One of the questions that our SSA commission has been wrestling with has been what to do with Mautene Court, a tiny, overlooked plaza just northwest of Milwaukee and Ashland. It was a stub street turned into a failed plaza, but construction all around it led to its recent closure. I’ve found a few examples of interesting precedents for this kind of “passage park”; most connect two streets, and Mautene has the potential to connect through the lot behind it to rapidly growing Division Street.
* Liberties Walk in Philadelphia. [My photos.] “Part of real estate developer Bart Blatstein’s plan to build an upscale artists’ community on his large property holdings in Northern Liberties. Blatstein designed [it] to be a mixed-use, pedestrian-oriented retail and residential corridor that would fit with the neighborhood’s architecture.” [PlanPhilly] A semi-critical article from when the plan was announced: [City Paper]

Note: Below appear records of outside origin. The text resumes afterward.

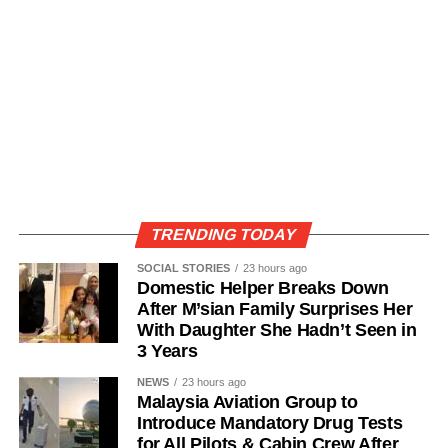
TRENDING TODAY
SOCIAL STORIES
23 hours ago
Domestic Helper Breaks Down
After M’sian Family Surprises Her
With Daughter She Hadn’t Seen in
3 Years
NEWS
23 hours ago
Malaysia Aviation Group to
Introduce Mandatory Drug Tests
for All Pilots & Cabin Crew After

* Chess Park in Glendale, Calif. [Photos from Flickr] “The park is located in a previously underused passageway which runs between two retail shops in the Brand Boulevard business district, connecting a city parking structure to the bustling streetfront shops, restaurants, and theaters on Brand Boulevard, Glendale’s main thoroughfare.” [ASLA 2006 Awards]. An hour-by-hour photoessay about a day in the park’s life is in the September 2007 issue of Landscape Architecture magazine.
* Fruitvale Transit Village in Oakland, Calif. [My photos.] This one’s a little more problematic, a handsome two-block pedestrian street developed by a local CDC that was a bit too ambitious with the retail. Read more in New Urban News.
* The Distillery District in Toronto [photos] [previous post on business mix] is a historic industrial complex that has been renovated into an immensely popular, pedestrian-only arts and entertainment village, with galleries, shops, restaurants and cafés, performance and creative spaces, and now (after many years of development) high- and mid-rise condos. (Québec also has a number of lively pedestrian malls despite the bitter cold, like art-stall-lined Rue de Petit Champlain in Québec or restaurant-lined Rue Prince-Arthur in Montréal’s Plateau: [photo 1] [photo 2] [photo 3])
* In a more socioeconomically comparable neighborhood, Mozaic in swanky Uptown Minneapolis is a 2.5 acre site being developed as retail, entertainment, condos, and a boutique hotel in mid- to high-rises surrounding a half-acre plaza with “interactive fire and water garden.” [Flashy official site]
Another idea that’s been brewing, in a somewhat similar vein, is the notion of building a public market in the neighborhood — a citywide destination that promotes local entrepreneurs. I’ve always been a fan of a good market, but most of the famous ones are the cavernous, established downtown markets. So, I was surprised to find a 40-stall public market squeezed into about 10,000 sq. ft. in Viroqua, Wis., population 5,000. It’s not incredibly sophisticated, but it’s a great venue for entrepreneurs and a smart reuse of an existing space — an auto dealership with wood-truss vaulted ceilings, opened in 2004. Midtown Global Market is a better-capitalized new public market housing 60 larger vendors within an old Sears in South Minneapolis. Unlike those areas, though, Wicker Park has the added advantage of being termed as one of the higher-income “food deserts” in recent research (see presentation from Mari Gallagher here) — a neighborhood comparatively underserved by grocery stores.
Perhaps most interesting to this neighborhood is the Epicurious Garden [my photos], a stylish new food hall (think linear food court, or tiny and chichi public market), with ten small foodie businesses, recently opened a few doors from Chez Panisse in Berkeley’s Gourmet Ghetto. Most of the vendors face a short passage and offer takeout; around the edges are a wine bar, a classical tea house, a small garden (which still manages several seating options), and a cooking school.